**EXCERPT**.
★ ★ ★ ★ ★ ★ ★
We preliminarily determine that the GOC is conferring a countervailable subsidy through its provision of hot-rolled steel for LTAR. We determine that authorities are providing a good and, hence, a financial contribution under section 771(5)(D)(iii) of the Act and that a benefit is being conferred because the hot-rolled steel is being provided for LTAR, as explained below. Further, the GOC has reported that hot-rolled steel is used by a “wide variety of steel consuming industries.” Because hot-rolled steel is only provided to steel consuming industries, we preliminarily determine that the subsidy is being provided to a limited number of industries and is, therefore, specific. See section 771(5A)(D)(iii)(I) of the Act. This finding is consistent with prior Department determinations. See, e.g., CWP Decision Memo at 9.
★ ★ ★ ★ ★ ★ ★
**RECORDED DATA**.

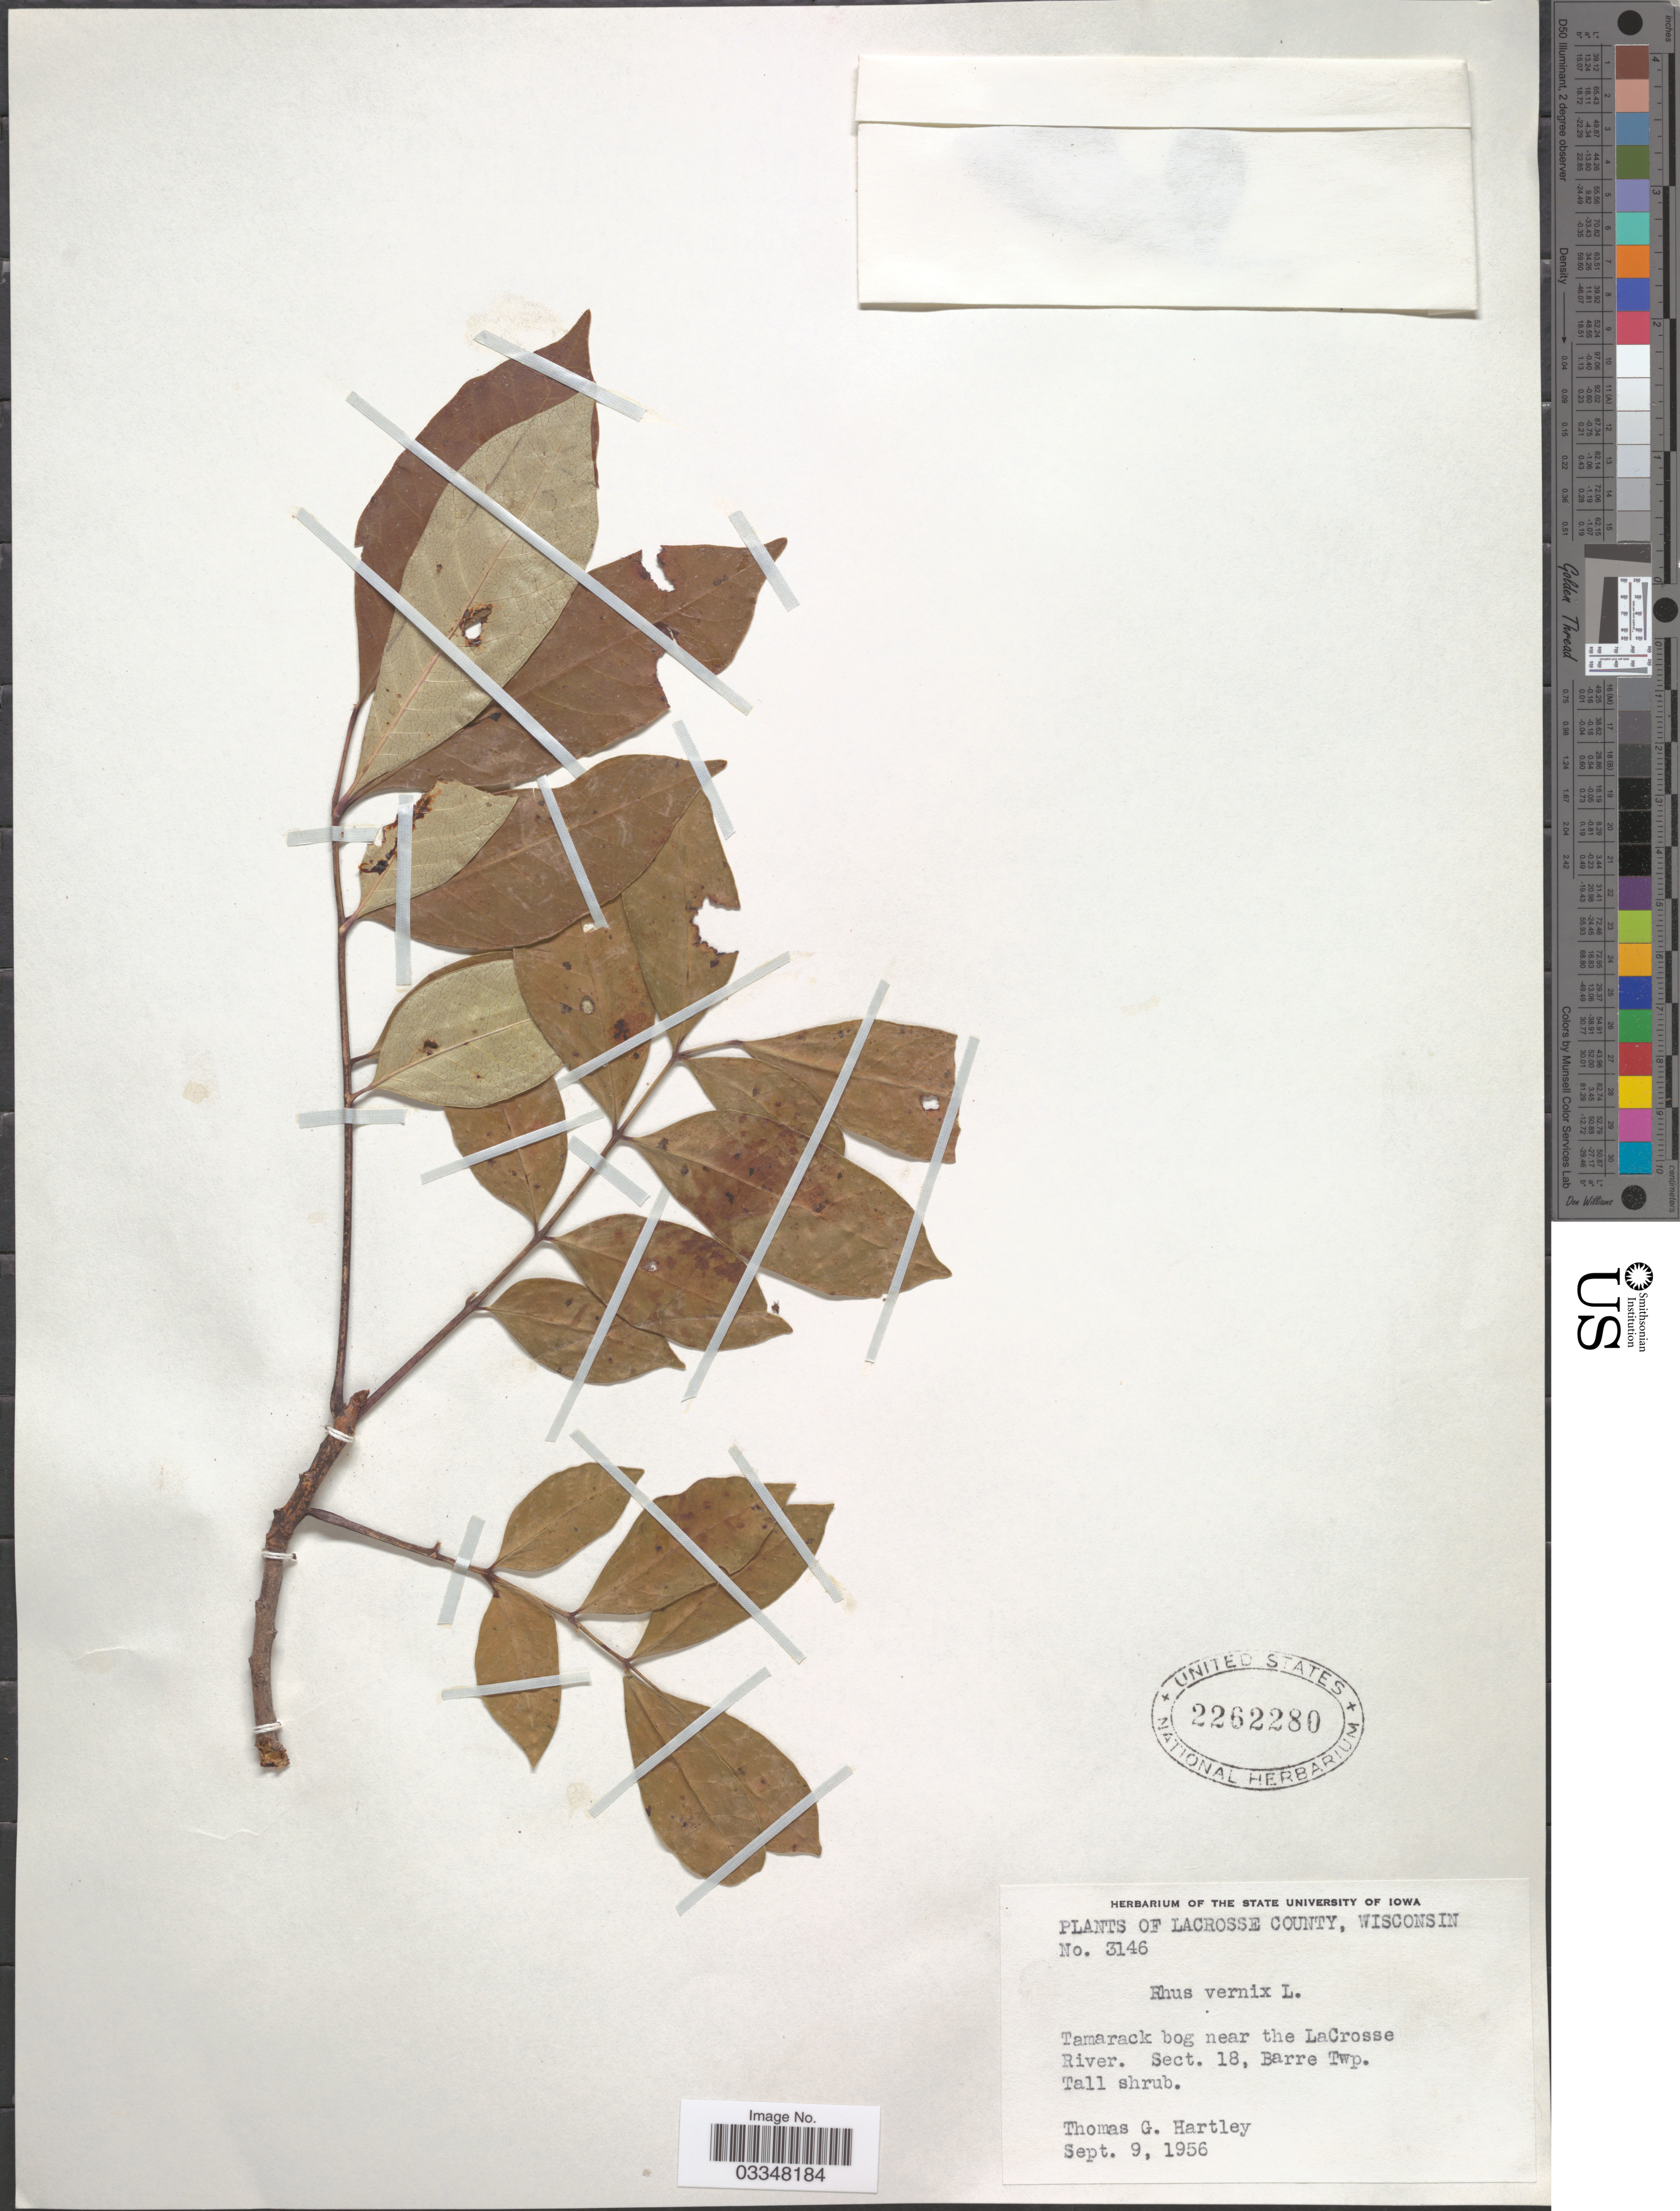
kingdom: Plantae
★ ★ ★ ★ ★ ★ ★
**EXERCISE TASK**. Rewrite the part of the subsidy excerpt that opens with "We preliminarily determine that the GOC" and closes with "Decision Memo at 9.", changing "hot-rolled steel" to "cold-rolled steel" each time it occurs.

**FINISHED TASK**.
We preliminarily determine that the GOC is conferring a countervailable subsidy through its provision of cold-rolled steel for LTAR. We determine that authorities are providing a good and, hence, a financial contribution under section 771(5)(D)(iii) of the Act and that a benefit is being conferred because the cold-rolled steel is being provided for LTAR, as explained below. Further, the GOC has reported that cold-rolled steel is used by a “wide variety of steel consuming industries.” Because cold-rolled steel is only provided to steel consuming industries, we preliminarily determine that the subsidy is being provided to a limited number of industries and is, therefore, specific. See section 771(5A)(D)(iii)(I) of the Act. This finding is consistent with prior Department determinations. See, e.g., CWP Decision Memo at 9.